Value vs. the Market During Recessions

A common belief is that “value” or cyclical companies tend to fall the most during economic recessions. This is because these businesses—often found in sectors like energy, financials and materials—are more closely tied to economic activity. When growth slows, demand for their products and services typically weakens.

While this makes intuitive sense, investment returns are influenced by more than just how company profits behave during a downturn. Share prices are also affected by how expensive or cheap stocks are to begin with (starting valuations), and how those prices adjust as conditions change.

Even if value companies experience larger falls in earnings during a recession, their overall returns may not be significantly worse if they start from lower prices. In some cases, cheaper starting valuations can help limit downside when markets reprice risk.

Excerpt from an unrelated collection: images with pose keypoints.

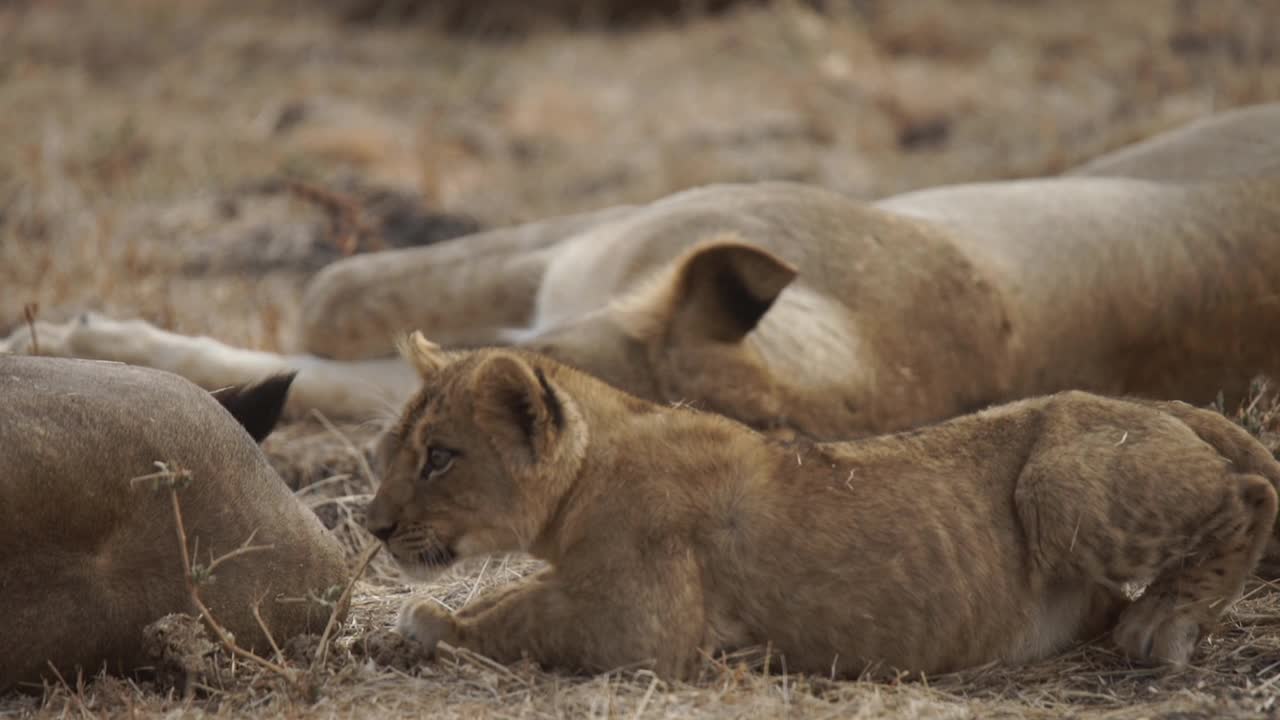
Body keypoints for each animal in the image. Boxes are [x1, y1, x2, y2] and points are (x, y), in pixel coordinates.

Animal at [366, 333, 1274, 676]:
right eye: (387, 452)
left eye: (439, 458)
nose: (373, 527)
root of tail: (1157, 405)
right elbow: (517, 594)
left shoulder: (642, 628)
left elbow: (520, 617)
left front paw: (430, 623)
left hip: (1060, 486)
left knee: (1254, 490)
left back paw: (1163, 626)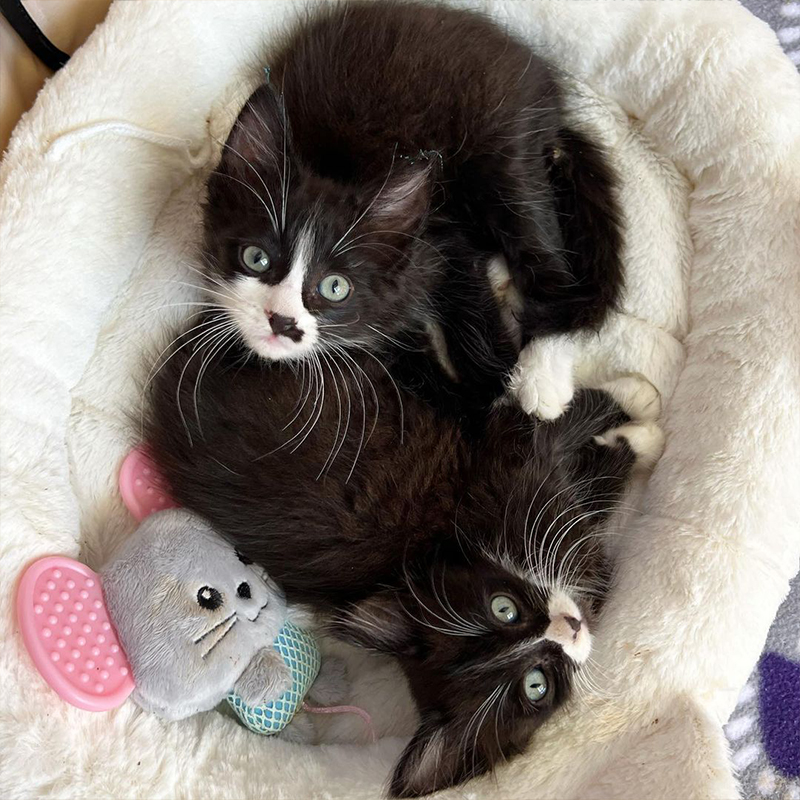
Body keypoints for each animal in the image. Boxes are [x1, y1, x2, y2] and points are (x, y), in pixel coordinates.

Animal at [145, 328, 664, 796]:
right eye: (536, 686)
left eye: (503, 608)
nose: (570, 627)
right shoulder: (525, 487)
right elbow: (586, 472)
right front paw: (645, 431)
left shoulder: (508, 474)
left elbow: (555, 430)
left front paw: (634, 394)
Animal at [202, 1, 624, 418]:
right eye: (256, 258)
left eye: (334, 287)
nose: (281, 320)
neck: (338, 170)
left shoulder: (441, 240)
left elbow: (471, 305)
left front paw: (496, 385)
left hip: (502, 144)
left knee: (542, 255)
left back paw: (541, 371)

It’s also important to note that different parts of the share market do not respond to economic stress in a consistent or predictable way. The sensitivity of sectors and factors to market movements changes over time, which means it is too simplistic to assume that value stocks are always riskier than growth or technology stocks during recessions.

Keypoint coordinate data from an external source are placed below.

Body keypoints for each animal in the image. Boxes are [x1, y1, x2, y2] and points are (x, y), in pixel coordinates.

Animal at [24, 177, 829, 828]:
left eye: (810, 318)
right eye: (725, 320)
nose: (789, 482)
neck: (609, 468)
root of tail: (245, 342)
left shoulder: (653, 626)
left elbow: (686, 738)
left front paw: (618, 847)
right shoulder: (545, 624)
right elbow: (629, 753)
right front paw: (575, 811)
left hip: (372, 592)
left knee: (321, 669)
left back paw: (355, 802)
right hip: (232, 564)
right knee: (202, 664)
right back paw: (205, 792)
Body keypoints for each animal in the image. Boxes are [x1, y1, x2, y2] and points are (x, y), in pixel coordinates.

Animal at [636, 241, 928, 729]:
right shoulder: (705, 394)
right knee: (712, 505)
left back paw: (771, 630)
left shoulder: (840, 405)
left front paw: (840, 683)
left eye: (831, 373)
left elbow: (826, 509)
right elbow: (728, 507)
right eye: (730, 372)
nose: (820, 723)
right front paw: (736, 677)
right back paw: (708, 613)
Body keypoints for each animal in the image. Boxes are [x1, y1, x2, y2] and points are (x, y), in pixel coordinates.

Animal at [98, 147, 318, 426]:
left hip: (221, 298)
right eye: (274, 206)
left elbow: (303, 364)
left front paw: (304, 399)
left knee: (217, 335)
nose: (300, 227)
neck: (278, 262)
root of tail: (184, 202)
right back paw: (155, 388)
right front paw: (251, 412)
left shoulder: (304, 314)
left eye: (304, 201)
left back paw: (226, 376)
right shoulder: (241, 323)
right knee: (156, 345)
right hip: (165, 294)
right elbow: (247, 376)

This leads to a key question: do value stocks actually underperform the broader share market during recessions?

To explore this, we look at how value stocks and the overall market have behaved across past recession periods. Total returns are broken into their key components—earnings changes, dividends (embedded in fundamentals), and P/E (valuations) multiple changes—using a standard Bogle-style framework: 

Total Return ≈ dividend yield + earnings growth ± change in valuation

  • income from dividends
  • changes in company earnings
  • changes in how much investors are willing to pay for those earnings (valuations)

This approach helps separate losses caused by weaker company performance from losses caused by investors paying less for future earnings. It allows us to see whether value stocks perform better because their earnings hold up (which is unlikely given their economic sensitivity), or because they start from lower prices, which can reduce how far valuations fall in a downturn.

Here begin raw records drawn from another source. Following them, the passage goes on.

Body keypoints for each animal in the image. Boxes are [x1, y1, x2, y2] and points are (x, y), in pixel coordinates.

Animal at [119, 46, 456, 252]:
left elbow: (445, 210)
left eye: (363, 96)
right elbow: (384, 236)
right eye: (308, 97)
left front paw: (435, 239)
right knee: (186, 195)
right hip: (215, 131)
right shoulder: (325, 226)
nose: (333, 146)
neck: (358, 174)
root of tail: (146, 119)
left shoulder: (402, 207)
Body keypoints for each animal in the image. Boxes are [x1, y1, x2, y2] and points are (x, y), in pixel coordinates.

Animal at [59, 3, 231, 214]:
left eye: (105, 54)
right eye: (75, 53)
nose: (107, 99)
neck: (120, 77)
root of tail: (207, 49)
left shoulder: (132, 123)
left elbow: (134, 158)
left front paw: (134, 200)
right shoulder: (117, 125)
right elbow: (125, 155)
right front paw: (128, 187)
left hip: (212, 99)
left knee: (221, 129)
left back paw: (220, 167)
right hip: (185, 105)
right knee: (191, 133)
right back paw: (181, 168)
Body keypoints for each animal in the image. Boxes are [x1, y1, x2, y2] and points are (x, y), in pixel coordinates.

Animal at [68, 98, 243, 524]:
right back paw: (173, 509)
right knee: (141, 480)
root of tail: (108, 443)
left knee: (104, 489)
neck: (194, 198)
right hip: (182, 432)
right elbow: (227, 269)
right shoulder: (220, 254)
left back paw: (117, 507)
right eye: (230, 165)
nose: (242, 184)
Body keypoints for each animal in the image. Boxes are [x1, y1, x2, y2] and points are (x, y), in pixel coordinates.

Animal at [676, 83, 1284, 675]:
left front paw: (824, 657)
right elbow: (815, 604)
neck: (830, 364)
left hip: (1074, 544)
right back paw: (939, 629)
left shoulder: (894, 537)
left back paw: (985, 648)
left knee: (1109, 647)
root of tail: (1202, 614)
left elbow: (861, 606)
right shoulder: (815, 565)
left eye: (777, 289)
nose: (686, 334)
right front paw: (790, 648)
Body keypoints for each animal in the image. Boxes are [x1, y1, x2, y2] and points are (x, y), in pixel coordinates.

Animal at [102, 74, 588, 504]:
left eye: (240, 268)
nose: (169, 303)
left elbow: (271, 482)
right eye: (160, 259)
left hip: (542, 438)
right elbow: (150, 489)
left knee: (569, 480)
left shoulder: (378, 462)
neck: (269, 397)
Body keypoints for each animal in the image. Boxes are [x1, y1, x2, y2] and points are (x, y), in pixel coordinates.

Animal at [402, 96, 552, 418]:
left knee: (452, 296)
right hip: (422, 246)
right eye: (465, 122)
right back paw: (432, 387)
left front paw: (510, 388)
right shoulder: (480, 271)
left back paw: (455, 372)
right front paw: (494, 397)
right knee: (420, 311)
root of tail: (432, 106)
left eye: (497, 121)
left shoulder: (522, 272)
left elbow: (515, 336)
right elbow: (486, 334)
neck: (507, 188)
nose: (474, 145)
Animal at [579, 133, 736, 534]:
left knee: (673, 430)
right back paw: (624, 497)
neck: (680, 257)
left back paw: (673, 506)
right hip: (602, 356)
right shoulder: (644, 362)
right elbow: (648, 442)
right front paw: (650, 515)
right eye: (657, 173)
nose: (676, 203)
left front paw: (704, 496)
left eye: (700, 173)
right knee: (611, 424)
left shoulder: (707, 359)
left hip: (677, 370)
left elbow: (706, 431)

This question is relevant today because broad equity indices remain at historically high valuations, driven by heavy concentration in large growth and technology stocks. Despite often being viewed as structurally defensives, they have behaved more like high beta assets (highly sensitive), showing sharp swings in response to changes in rates and risk sentiment. At the same time, more cyclical and value-oriented indices, typically seen as more economically sensitive, have in some cases shown comparable or lower volatility, supported by cheaper starting valuations, see below the correlation with market.

Source: Bloomberg, Innova Asset Management

What the historical data shows is that value company earnings typically fall more during recessions, as expected. However, total returns for value stocks have often ended up being very similar to those of the broader market.

The main reason is how valuations adjust. Value stocks, which start from lower prices, tend to experience less severe valuation declines. In contrast, the broader market—particularly expensive growth stocks—often sees sharper falls in valuations as expectations are reset. As a result, the overall market can decline just as much as value stocks, even if earnings hold up better.

For investors, this highlights the importance of diversification and valuation discipline. Value stocks may suffer more during downturns in terms of earnings, but historically this has often been offset over time by valuation adjustments.

Source: Research Affiliates

Looking at the market today

This is important for today’s context, where the gap between growth and value valuations remains wide. In the event of an economic shock, traditionally perceived “blue-chip” or growth stocks could experience larger price falls than more cyclical sectors such as energy or materials—even if cyclical earnings decline more.

Whilst nothing is certain, as it depends on the cause of the shock and the type of recession, by tilting your portfolio away from growth and expensive tech (especially in the US), you are putting historical pattens and probability on your side. 

When growth stocks become very expensive like they are today, future returns can suffer. Even if the companies keep growing their profits, their share prices can fall simply because they were priced too high to begin with. This is called ‘mean reversion’ – valuations eventually move back toward more normal levels. When that happens, growth-focused markets can experience sharp falls, even if the company earnings hold up reasonably well.

Periods such as the early-2000s technology downturn (Tech Wreck) show how valuation declines can drive large market losses, even when company fundamentals remain relatively resilient.

Source: Bloomberg, Innova Asset Management

Valuation differences were extremely wide during the technology bubble—and a similar degree of dispersion exists in today’s market.

Source: Bloomberg, Innova Asset Management

Conclusion

Many investors worry that value stocks will crash harder in a recession, but that risk depends on starting valuations. Historically, there is no strong evidence that value stocks consistently underperform during recessions – as we can see toward the end of the tech wreck crisis in 2001, value actually held up compared to the market. Value and growth stocks are similarly likely to disappoint when the economy slows, but when growth stocks disappoint, they are punished more severely because their higher prices depend on strong future growth assumptions. While value may be slightly more cyclical (tends to move with the market), its low expectations and cheap valuations have historically more than offset any additional earnings weakness.  For this reason, fears of recession alone have not been a strong reason to avoid value investments.